+++ Exercise inputs

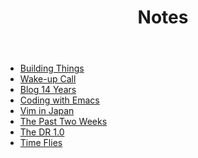 #+TITLE: Notes
- [[file:./building-things.org][Building Things]]
- [[file:wakeup-call.org][Wake-up Call]]
- [[file:blog-14.org][Blog 14 Years]]
- [[file:coding-with-emacs.org][Coding with Emacs]]
- [[file:vim-in-japan.org][Vim in Japan]]
- [[file:the-past-2-weeks.org][The Past Two Weeks]]
- [[file:dr-1.0.org][The DR 1.0]]
- [[file:time-flies.org][Time Flies]]
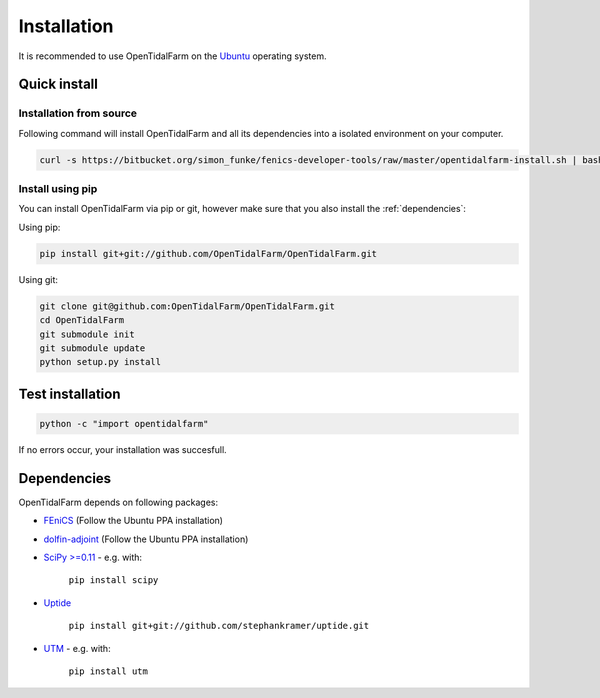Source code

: Installation
============

It is recommended to use OpenTidalFarm on the `Ubuntu`_ operating system.

Quick install
-------------

Installation from source
************************

Following command will install OpenTidalFarm and all its dependencies into a isolated environment on your computer.

.. code-block:: bash

   curl -s https://bitbucket.org/simon_funke/fenics-developer-tools/raw/master/opentidalfarm-install.sh | bash



Install using pip
*****************

You can install OpenTidalFarm via pip or git, however make sure that you
also install the :ref:`dependencies`:

Using pip:

.. code-block:: bash

   pip install git+git://github.com/OpenTidalFarm/OpenTidalFarm.git

Using git:

.. code-block:: bash

   git clone git@github.com:OpenTidalFarm/OpenTidalFarm.git
   cd OpenTidalFarm
   git submodule init
   git submodule update
   python setup.py install


Test installation
-----------------

.. code-block:: bash

    python -c "import opentidalfarm"

If no errors occur, your installation was succesfull.

.. _dependencies:

Dependencies
------------

OpenTidalFarm depends on following packages:

- `FEniCS`_ (Follow the Ubuntu PPA installation)
- `dolfin-adjoint`_ (Follow the Ubuntu PPA installation)
- `SciPy >=0.11`_ - e.g. with:

   ``pip install scipy``

- `Uptide`_

   ``pip install git+git://github.com/stephankramer/uptide.git``

- `UTM`_ - e.g. with:

   ``pip install utm``

.. _Ubuntu: http://www.ubuntu.com/
.. _FEniCS: http://fenicsproject.org/download/
.. _dolfin-adjoint: http://dolfin-adjoint.org/download/index.html
.. _SciPy >=0.11: https://github.com/scipy/scipy
.. _Uptide: https://github.com/stephankramer/uptide
.. _UTM: https://pypi.python.org/pypi/utm
.. _Download OpenTidalFarm: https://github.com/funsim/OpenTidalFarm/zipball/master
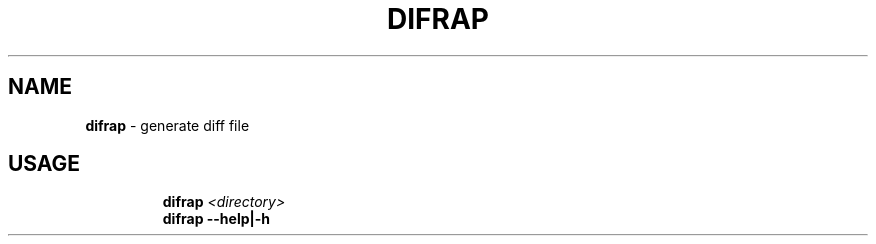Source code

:.TH DIFRAP 1 2020\-09\-27 Linux "User Manuals"
.hy
.SH NAME
.PP
\f[B]difrap\f[R] - generate diff file
.SH USAGE
.IP
.nf
\f[B]
difrap \fI<directory>\fP
difrap --help|-h
\f[R]
.fi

++++++

Work order>
Take the line containing "also install the" and all lines after it to the end of the data above, and reproduce them exactly, leaving out pictures. Nothing else belongs in the copy.

Result>
also install the :ref:`dependencies`:

Using pip:

.. code-block:: bash

   pip install git+git://github.com/OpenTidalFarm/OpenTidalFarm.git

Using git:

.. code-block:: bash

   git clone git@github.com:OpenTidalFarm/OpenTidalFarm.git
   cd OpenTidalFarm
   git submodule init
   git submodule update
   python setup.py install


Test installation
-----------------

.. code-block:: bash

    python -c "import opentidalfarm"

If no errors occur, your installation was succesfull.

.. _dependencies:

Dependencies
------------

OpenTidalFarm depends on following packages:

- `FEniCS`_ (Follow the Ubuntu PPA installation)
- `dolfin-adjoint`_ (Follow the Ubuntu PPA installation)
- `SciPy >=0.11`_ - e.g. with:

   ``pip install scipy``

- `Uptide`_

   ``pip install git+git://github.com/stephankramer/uptide.git``

- `UTM`_ - e.g. with:

   ``pip install utm``

.. _Ubuntu: http://www.ubuntu.com/
.. _FEniCS: http://fenicsproject.org/download/
.. _dolfin-adjoint: http://dolfin-adjoint.org/download/index.html
.. _SciPy >=0.11: https://github.com/scipy/scipy
.. _Uptide: https://github.com/stephankramer/uptide
.. _UTM: https://pypi.python.org/pypi/utm
.. _Download OpenTidalFarm: https://github.com/funsim/OpenTidalFarm/zipball/master
Source code

:.TH DIFRAP 1 2020\-09\-27 Linux "User Manuals"
.hy
.SH NAME
.PP
\f[B]difrap\f[R] - generate diff file
.SH USAGE
.IP
.nf
\f[B]
difrap \fI<directory>\fP
difrap --help|-h
\f[R]
.fi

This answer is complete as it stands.